Within the vein of discussion this month, it made sense that we would invite Sue to join us. As someone who has shown the courage to tear down boundaries and rebuild new ones, Sue is someone I admire very much.
Life throws us curves, and what once worked has become ineffective. When I met Sue, she was a single woman embarking on a new friendship. Carefree, strong, and adventurous! That is what I saw and what drew me in right away. But, this was just a veneer for Sue because everything in her life was changing. And only some things were by design.
As with all heroes, eventually that veneer turned into the core of her very being. Though she may not be aware of it yet. It was a good thing too that it would, for change was coming in a big way.
Oddly enough, boundaries are a reflection of how we see ourselves. A fence isn’t put up to protect the alley. We put up fences, and boundaries to protect what’s important. Seen as a burden and unimportant, Sue allowed those around her to use her up and toss her away. This happened in every aspect of her life. Her partner, her family, even work. She treated them all with more love than she showed herself. Because, to her, it felt better to be hurt than to hurt. She didn’t realize that there was a third option.
We have it within us to hold others and ourselves with importance. Someone doesn’t have to fall off the list for ourselves to be put on it. And loving ourselves doesn’t mean hating everyone else. Balance and boundaries is what it takes. Take time for yourself, just as you take time for those you hold dear.
Once Sue was put on her love list, she started to see that certain boundaries would need to be put up. She would never berate someone because they made a poor food choice. It wasn’t in her nature to criticize someone’s words when they came from a place of caring.

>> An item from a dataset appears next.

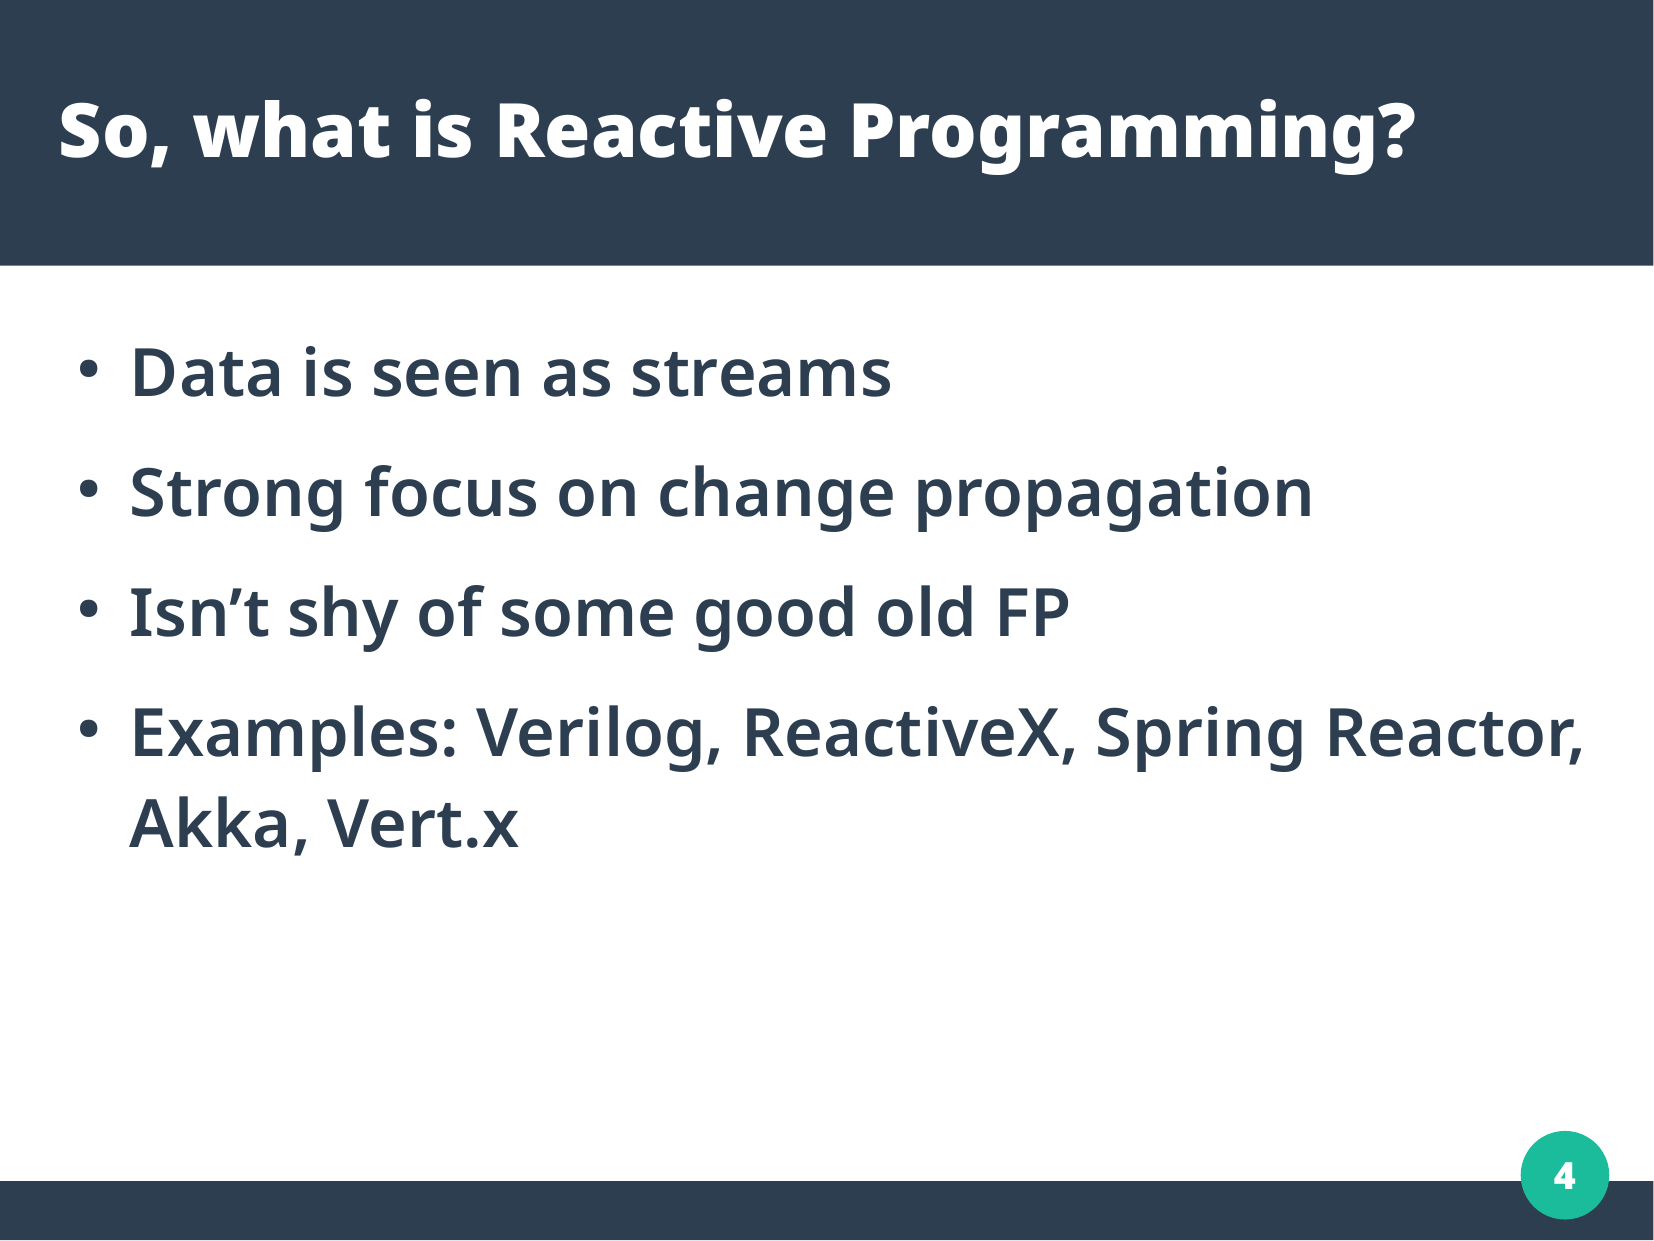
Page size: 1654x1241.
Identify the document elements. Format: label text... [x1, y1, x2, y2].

title So, what is Reactive Programming? [59, 49, 1595, 207]
list Data is seen as streams Strong focus on change propagation Isn’t shy of some good old FP Examples: Verilog, ReactiveX, Spring Reactor, Akka, Vert.x [59, 324, 1595, 1152]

So why then, was it okay to do these things to herself?
And why was it okay to be used, torn down, and discarded by others? Those same boundaries she placed around the people she loved, now included herself. Every month, she has things that she does that are only for Sue! This is not selfish, this is earned. And just like she does for herself, Sue schedules time for those on her love list. Balance and boundaries!
Today, Sue is a single mom of a teenager, she has a boyfriend, a challenging career, and a set of new boundaries that are meant to grow and evolve with her! This is just a summation of her tale so far. And it is with excitement that we wait to see what Sue has in store next!